Overview on biomarkers for immune oncology drugs.

Abstract

Although immune checkpoint inhibitors (ICIs) are widely used in clinical oncology, less than half of treated cancer patients derive benefit from this therapy. Both tumor- and host-related variables are implicated in response to ICIs. The predictive value of PD-L1 expression is confined only to several cancer types, so this molecule is not an agnostic biomarker. Highly elevated tumor mutation burden (TMB) caused either by excessive carcinogenic exposure or by a deficiency in DNA repair is a reliable indicator for ICI efficacy, as exemplified by tumors with high-level microsatellite instability (MSI-H). Other potentially relevant tumor-related characteristics include gene expression signatures, pattern of tumor infiltration by immune cells, and, perhaps, some immune-response modifying somatic mutations.

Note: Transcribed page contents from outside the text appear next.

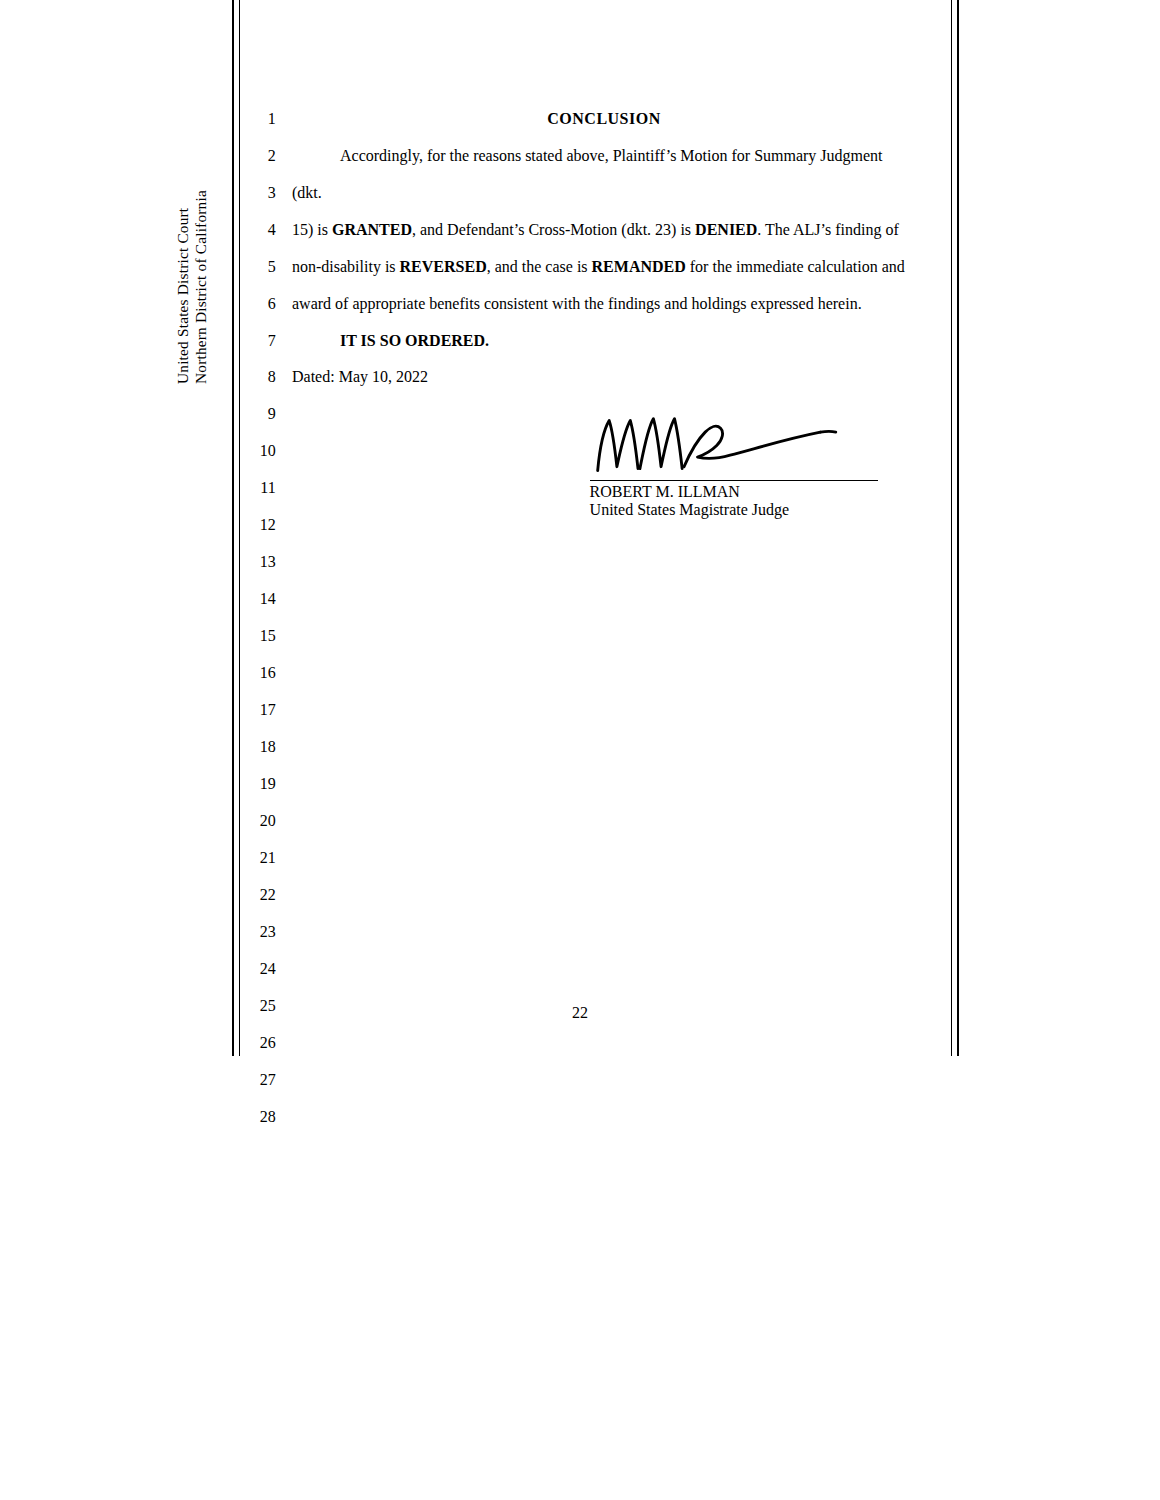United States District Court Northern District of California
1
2
3
4
5
6
7
8
9
10
11
12
13
14
15
16
17
18
19
20
21
22
23
24
25
26
27
28
CONCLUSION
Accordingly, for the reasons stated above, Plaintiff’s Motion for Summary Judgment (dkt.
15) is GRANTED, and Defendant’s Cross-Motion (dkt. 23) is DENIED. The ALJ’s finding of
non-disability is REVERSED, and the case is REMANDED for the immediate calculation and
award of appropriate benefits consistent with the findings and holdings expressed herein.
IT IS SO ORDERED.
Dated: May 10, 2022
ROBERT M. ILLMAN
United States Magistrate Judge
22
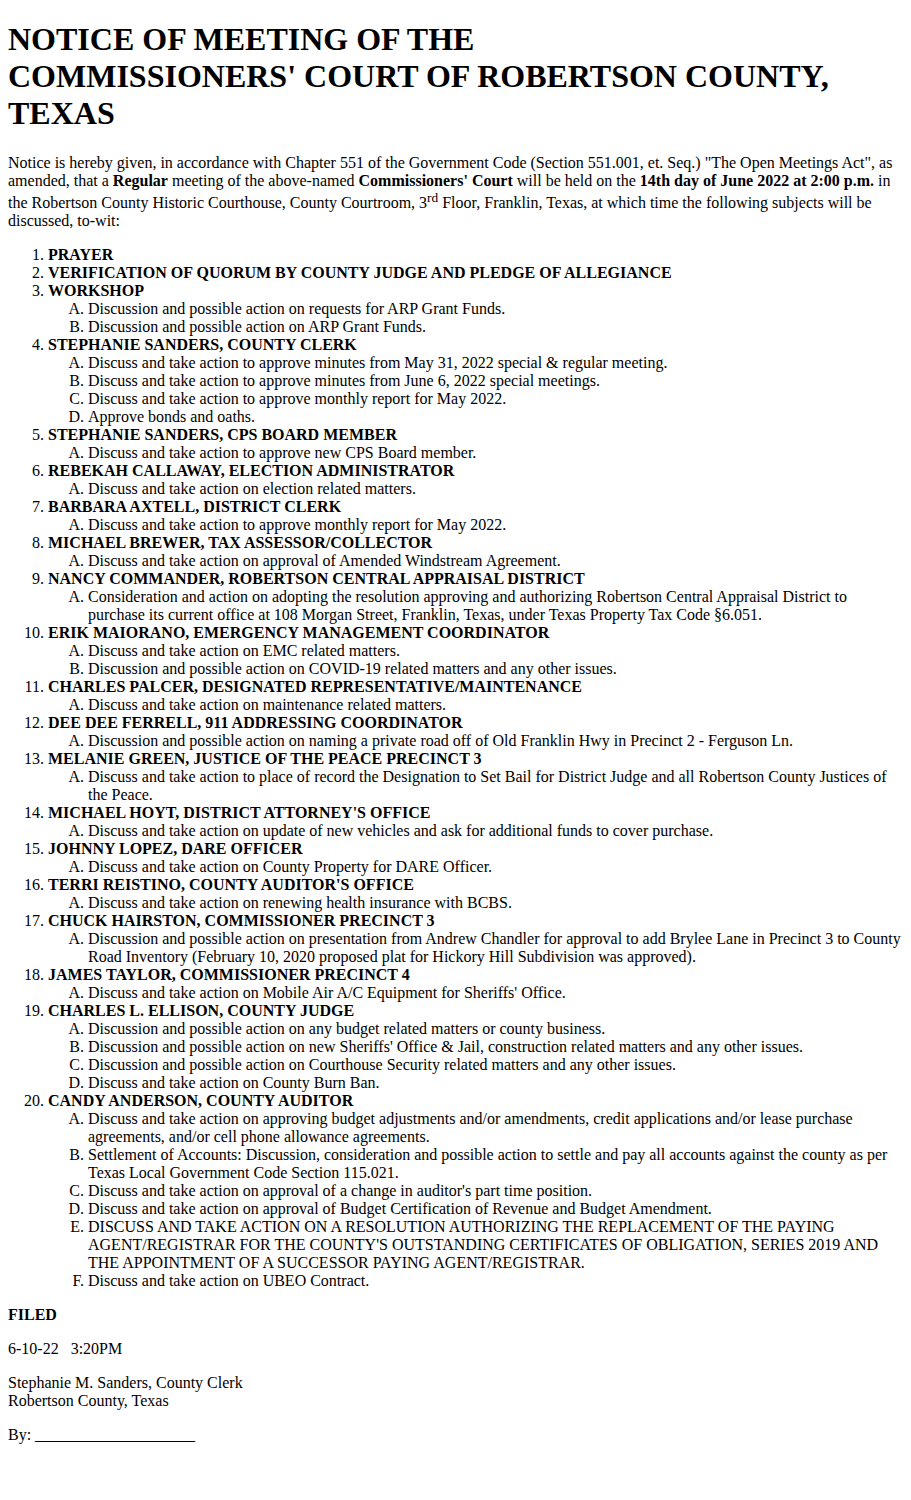NOTICE OF MEETING OF THE
COMMISSIONERS' COURT OF ROBERTSON COUNTY, TEXAS
Notice is hereby given, in accordance with Chapter 551 of the Government Code (Section 551.001, et. Seq.) "The Open Meetings Act", as amended, that a Regular meeting of the above-named Commissioners' Court will be held on the 14th day of June 2022 at 2:00 p.m. in the Robertson County Historic Courthouse, County Courtroom, 3rd Floor, Franklin, Texas, at which time the following subjects will be discussed, to-wit:
PRAYER
VERIFICATION OF QUORUM BY COUNTY JUDGE AND PLEDGE OF ALLEGIANCE
WORKSHOP
Discussion and possible action on requests for ARP Grant Funds.
Discussion and possible action on ARP Grant Funds.
STEPHANIE SANDERS, COUNTY CLERK
Discuss and take action to approve minutes from May 31, 2022 special & regular meeting.
Discuss and take action to approve minutes from June 6, 2022 special meetings.
Discuss and take action to approve monthly report for May 2022.
Approve bonds and oaths.
STEPHANIE SANDERS, CPS BOARD MEMBER
Discuss and take action to approve new CPS Board member.
REBEKAH CALLAWAY, ELECTION ADMINISTRATOR
Discuss and take action on election related matters.
BARBARA AXTELL, DISTRICT CLERK
Discuss and take action to approve monthly report for May 2022.
MICHAEL BREWER, TAX ASSESSOR/COLLECTOR
Discuss and take action on approval of Amended Windstream Agreement.
NANCY COMMANDER, ROBERTSON CENTRAL APPRAISAL DISTRICT
Consideration and action on adopting the resolution approving and authorizing Robertson Central Appraisal District to purchase its current office at 108 Morgan Street, Franklin, Texas, under Texas Property Tax Code §6.051.
ERIK MAIORANO, EMERGENCY MANAGEMENT COORDINATOR
Discuss and take action on EMC related matters.
Discussion and possible action on COVID-19 related matters and any other issues.
CHARLES PALCER, DESIGNATED REPRESENTATIVE/MAINTENANCE
Discuss and take action on maintenance related matters.
DEE DEE FERRELL, 911 ADDRESSING COORDINATOR
Discussion and possible action on naming a private road off of Old Franklin Hwy in Precinct 2 - Ferguson Ln.
MELANIE GREEN, JUSTICE OF THE PEACE PRECINCT 3
Discuss and take action to place of record the Designation to Set Bail for District Judge and all Robertson County Justices of the Peace.
MICHAEL HOYT, DISTRICT ATTORNEY'S OFFICE
Discuss and take action on update of new vehicles and ask for additional funds to cover purchase.
JOHNNY LOPEZ, DARE OFFICER
Discuss and take action on County Property for DARE Officer.
TERRI REISTINO, COUNTY AUDITOR'S OFFICE
Discuss and take action on renewing health insurance with BCBS.
CHUCK HAIRSTON, COMMISSIONER PRECINCT 3
Discussion and possible action on presentation from Andrew Chandler for approval to add Brylee Lane in Precinct 3 to County Road Inventory (February 10, 2020 proposed plat for Hickory Hill Subdivision was approved).
JAMES TAYLOR, COMMISSIONER PRECINCT 4
Discuss and take action on Mobile Air A/C Equipment for Sheriffs' Office.
CHARLES L. ELLISON, COUNTY JUDGE
Discussion and possible action on any budget related matters or county business.
Discussion and possible action on new Sheriffs' Office & Jail, construction related matters and any other issues.
Discussion and possible action on Courthouse Security related matters and any other issues.
Discuss and take action on County Burn Ban.
CANDY ANDERSON, COUNTY AUDITOR
Discuss and take action on approving budget adjustments and/or amendments, credit applications and/or lease purchase agreements, and/or cell phone allowance agreements.
Settlement of Accounts: Discussion, consideration and possible action to settle and pay all accounts against the county as per Texas Local Government Code Section 115.021.
Discuss and take action on approval of a change in auditor's part time position.
Discuss and take action on approval of Budget Certification of Revenue and Budget Amendment.
DISCUSS AND TAKE ACTION ON A RESOLUTION AUTHORIZING THE REPLACEMENT OF THE PAYING AGENT/REGISTRAR FOR THE COUNTY'S OUTSTANDING CERTIFICATES OF OBLIGATION, SERIES 2019 AND THE APPOINTMENT OF A SUCCESSOR PAYING AGENT/REGISTRAR.
Discuss and take action on UBEO Contract.
FILED
6-10-22 3:20PM
Stephanie M. Sanders, County Clerk
Robertson County, Texas
By: ____________________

Host-related factors have not yet been comprehensively considered in relevant clinical trials. Microbiome composition, markers of systemic inflammation [e.g., neutrophil-to-lymphocyte ratio (NLR)], and human leucocyte antigen (HLA) diversity may influence the efficacy of ICIs. Studies on ICI biomarkers are likely to reveal modifiable tumor or host characteristics, which can be utilized to direct the antitumor immune defense. Examples of the latter approach include tumor priming to immune therapy by cytotoxic drugs and elevation of ICI efficacy by microbiome modification.